Ashley aproximou até onde eu estava, com o dedo em riste e eu virei a
cadeira giratória em sua direção, confiante e ainda ostentando meu sorriso.
— Você não sabe o que está falando. Me pegou de surpresa e eu não
estava pensando dir…
Eu não a deixei terminar, mais irritado do que deveria com a sua
negação. Sem pensar nas consequências eu me levantei, e, segurando sua
mão atrevida, a girei para que ficasse com as costas em meu peito, seus
braços presos.
— Sim, Mackenzie, você me odeia, eu sei disso. — Falei em seu
ouvido, inalando o cheiro do seu cabelo, ficando cada vez mais duro. —
Mas também sei que você me deseja, mesmo que odeie admitir. Vamos ser
justos e adultos aqui.
Ela se contorceu, tentando sair do meu aperto, mas parou quando sentiu
meu pau em sua bunda. Eu coloquei meu rosto na curva do seu pescoço,
esquecendo totalmente o meu discurso. Pela segunda vez, eu não sabia o que
dizer a Ashley. Não resistindo, eu dei um leve beijo ali. Ela estremeceu e
soltou um gemido, que me trouxe para a realidade. Era errado, eu não tinha
ido ali para nada daquilo e ainda assim, tonto e desconcertado, me vi lutando
contra a razão, contra a necessidade de continuar ali — E a porra do
problema é que eu te desejo também.
Soltei seu corpo e saí do quarto sem olhar para trás, com o coração
aos saltos, a boca seca, a visão turva. Se eu ficasse, a jogaria em cima da
cama e a faria gritar comigo, mas dessa vez de prazer e não de raiva. Entrei
direto para um banho muito necessário, e enquanto a água escorria por meu
corpo, eu fechei os olhos.
Que merda eu estava pensando?
Eu fui lá para falar com Ashley, para tentar amenizar o clima entre nós
e o que eu fazia? Atacava minha noiva. Como uma besta selvagem. Eu nunca
perdia o controle com as mulheres, elas perdiam o controle comigo.

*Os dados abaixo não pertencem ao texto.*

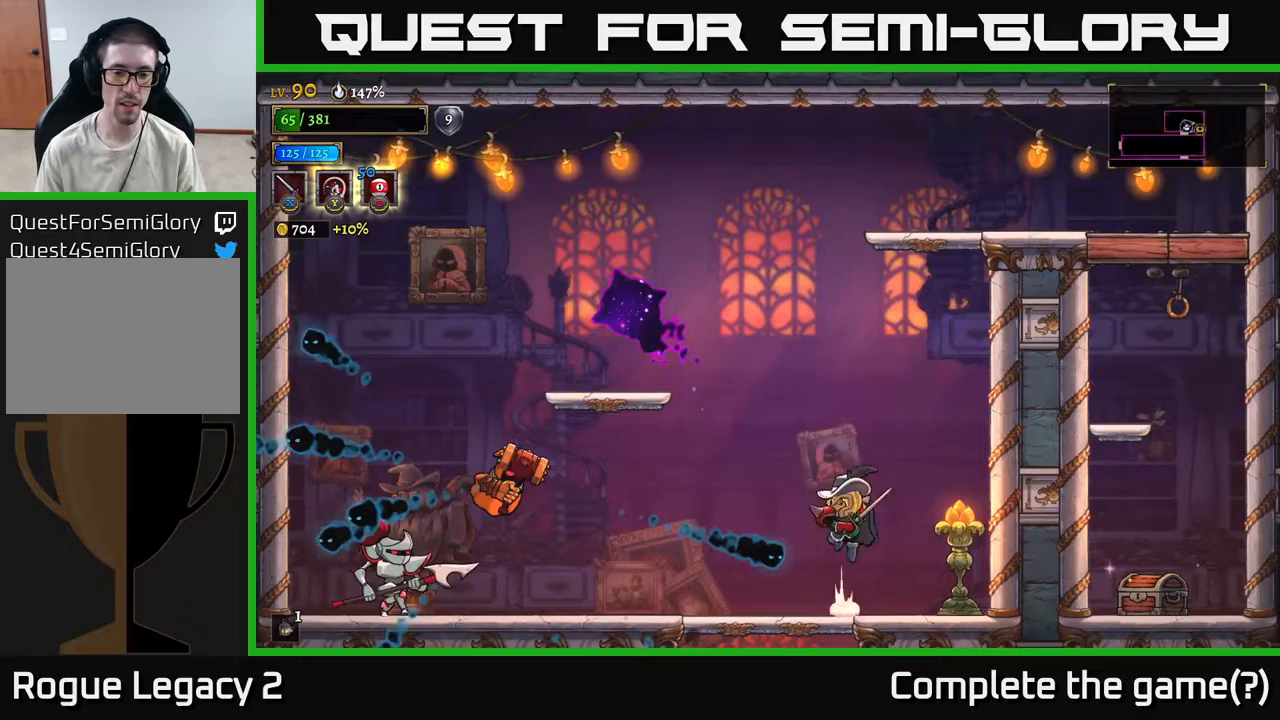
{"buttons": [], "left_stick": "left", "right_stick": "center", "events": [[33, "X", "down"], [67, "A", "up"], [117, "X", "up"], [200, "left_stick", "left"]]}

Eu precisava transar, mas o acordo com Ashley me impedia. Muito a
contragosto, passei a acariciar meu pau, imaginando quando foi a última vez
que fiz algo parecido, não conseguindo me lembrar. Talvez com quinze,
dezesseis anos. Eu odiava Mackenzie, mas foi a visão dela nua em meus
lençóis, me olhando com aqueles olhos escuros e gemendo meu nome
enquanto eu estava entre as suas pernas, que me fez gozar como um louco.
Eu odiava Mackenzie por me reduzir a isso.

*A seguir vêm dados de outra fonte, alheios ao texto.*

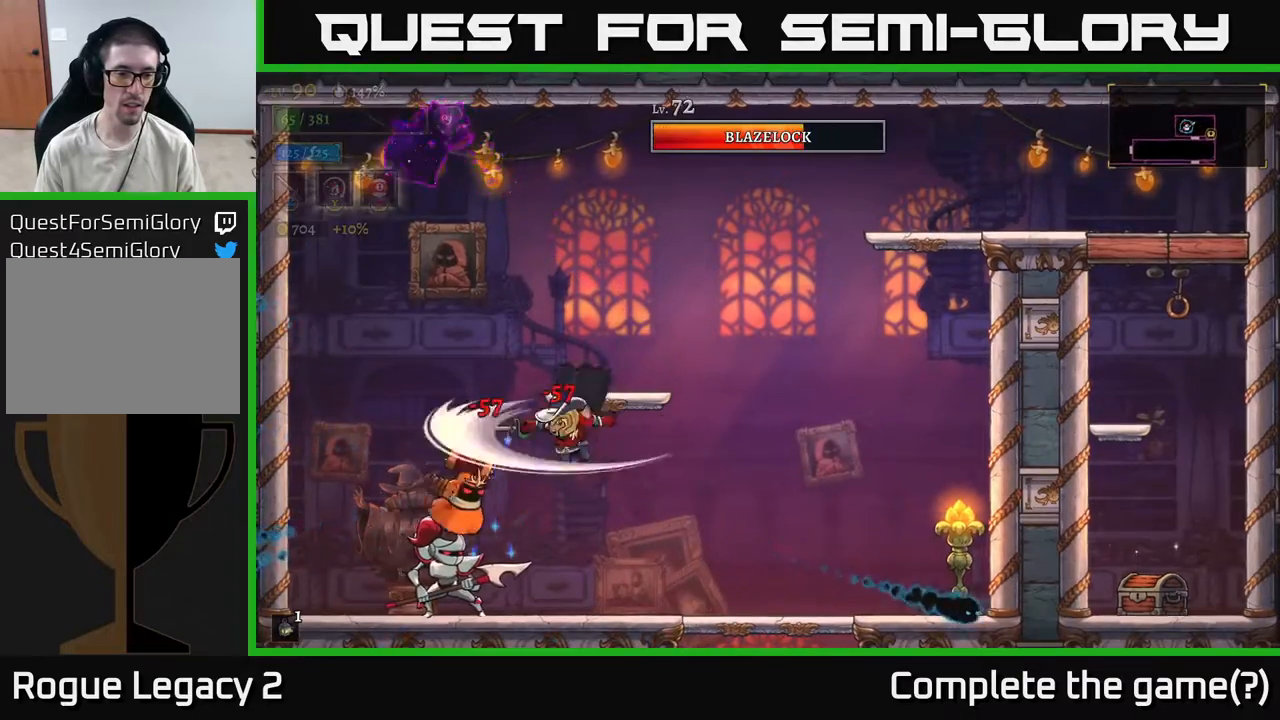
{"buttons": [], "left_stick": "left", "right_stick": "center", "events": [[67, "X", "up"], [67, "left_stick", "center"], [250, "X", "down"], [400, "left_stick", "left"], [417, "X", "up"]]}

E mesmo assim, eu queria transar com ela.
CAPÍTULO 12

Ashley Mackenzie

Duas semanas haviam se passado desde o noivado. Faltava uma


semana para o casamento e nós tínhamos caído em uma rotina. De manhã eu
deixava Victoria na escola e ia para a arena. À tarde eu ficava em casa com
Victoria e Daniel assumia os cuidados com quando chegava do escritório.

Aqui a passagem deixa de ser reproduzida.